Sûr dans les airs, bon sur sa ligne et plutôt propre au pied: les premières prestations de Mike Maignan dans cet Euro ont beaucoup plu à ses formateurs, dont Eric Allibert. "Pour moi c’est une finalité, Mike voulait toujours jouer, même les matchs contre des N3 en Coupe de France, car il disait qu’il était resté trop longtemps doublure étant jeune. C’est un grand compétiteur qui a soif de match. C’est une récompense pour lui. Il a eu des petits pépins ces derniers temps, mais il le mérite tellement avec le travail qu’il fournit."

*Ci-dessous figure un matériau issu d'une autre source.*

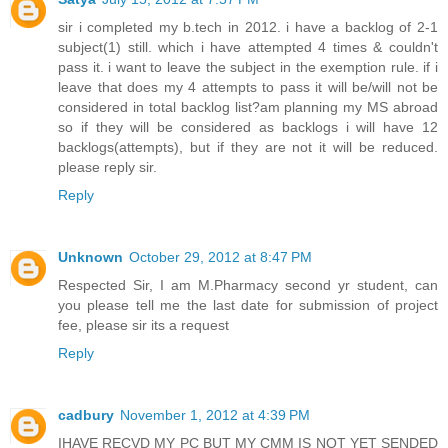
sir i completed my b.tech in 2012. i have a backlog of 2-1
subject(1) still. which i have attempted 4 times & couldn't
pass it. i want to leave the subject in the exemption rule. if i
leave that does my 4 attempts to pass it will be/will not be
considered in total backlog list?am planning my MS abroad
so if they will be considered as backlogs i will have 12
backlogs(attempts), but if they are not it will be reduced.
please reply sir.
Reply
Unknown
October 29, 2012 at 8:47 PM
Respected Sir, I am M.Pharmacy second yr student, can
you please tell me the last date for submission of project
fee, please sir its a request
Reply
cadbury
November 1, 2012 at 4:39 PM
IHAVE RECVD MY PC BUT MY CMM IS NOT YET SENDED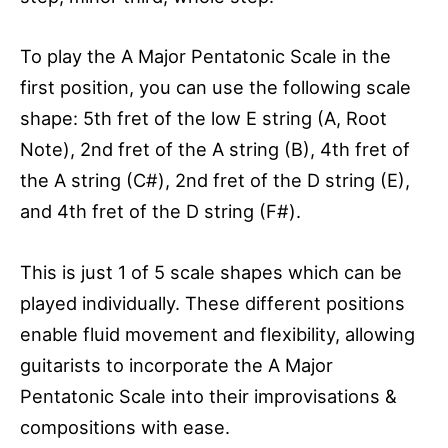
To play the A Major Pentatonic Scale in the
first position, you can use the following scale
shape: 5th fret of the low E string (A, Root
Note), 2nd fret of the A string (B), 4th fret of
the A string (C#), 2nd fret of the D string (E),
and 4th fret of the D string (F#).
This is just 1 of 5 scale shapes which can be
played individually. These different positions
enable fluid movement and flexibility, allowing
guitarists to incorporate the A Major
Pentatonic Scale into their improvisations &
compositions with ease.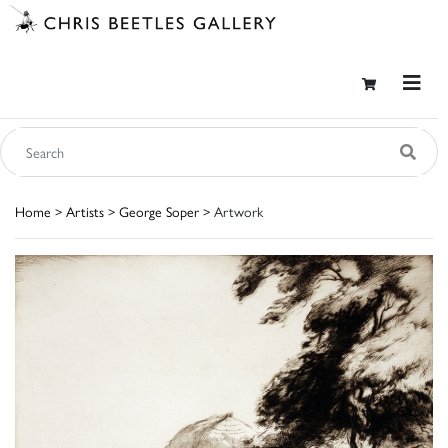
Home
>
Artists
>
George Soper
> Artwork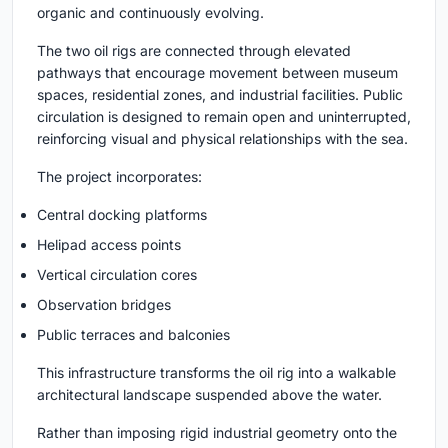
organic and continuously evolving.
The two oil rigs are connected through elevated
pathways that encourage movement between museum
spaces, residential zones, and industrial facilities. Public
circulation is designed to remain open and uninterrupted,
reinforcing visual and physical relationships with the sea.
The project incorporates:
Central docking platforms
Helipad access points
Vertical circulation cores
Observation bridges
Public terraces and balconies
This infrastructure transforms the oil rig into a walkable
architectural landscape suspended above the water.
Rather than imposing rigid industrial geometry onto the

Le gardien ne s’est pas encore présenté devant les médias depuis le début du rassemblement et se concentre pour l’instant sur le terrain. Dans le vestiaire, en revanche, il a pris du poids et peut encourager les siens par des prises de parole. Le milieu Aurélien Tchouaméni l’évoquait cette semaine: "Il apporte son leadership. Il aime parler, parler de manière positive, donner des conseils. Il a un grand charisme, quand il parle, tout le monde l’écoute."

"Je pense qu’il assume, il connaît son rôle, il sait que c’est le numéro 1, pas de soucis de ce côté-là", assure Romain Damiano. "Il a toujours assumé son rôle de leader. Il va commander sa défense, il va apporter tout ce qu’il faut sans soucis. Il devait avoir sûrement une petite pression mais il a largement les épaules."

"La pression? Il ne l’a jamais eue"

Dès les catégories jeunes, ce leadership se dégage dans les petits vestiaires de Villiers-Le-Bel. Nicolas, un pote d’enfance, a partagé quelques années de club et de collège avec Mike Maignan: "Il ne parlait pas forcément mais quelque chose se dégageait. Il fallait le suivre, il avait l’esprit d’équipe."

Et la pression, celle qui peut faire trembler les jambes, Maignan ne la connaît pas vraiment, selon nos interlocuteurs. Il l’avait notamment prouvé en stoppant un penalty dès sa première en Ligue 1 avec Lille en septembre 2015.

"La pression? Il ne l'a jamais eue je crois, rit Nicolas. Il est sûr de ce qu’il sait faire. Il arrivait à relativiser sur pleins de choses. Il savait quelle erreur il avait faite, pourquoi et il ne la faisait plus après. Je pense qu’il devait bouillir intérieurement mais il savait que ça allait arriver." Quand les pépins physiques - qui ont tendance à le gêner - le laissent tranquille, "il fait partie du Top 3 mondial", estime Allibert.

Le natif de Cayenne est aussi porté par son histoire familiale. Il répète souvent qu’il fait sa carrière pour sa mère et ses sœurs, dans une famille qui n’a pas toujours eu les moyens d’une vie confortable à son arrivée de Guyane Française.

"Sa maman, on devrait même dire qu’elle était éducatrice. Elle était là, elle accompagnait, ses sœurs aussi. Elles nous supportaient comme elles supportaient son fils. Une relation très forte comme on voyait très peu de petits avec sa maman à l’époque,, se rappelle Nicolas. "Sa famille est fière et très soudée, appuie Romain Damiano. Il rend déjà fière sa maman avec qui j’échange parfois. Lui ramener la Coupe d’Europe serait un beau cadeau."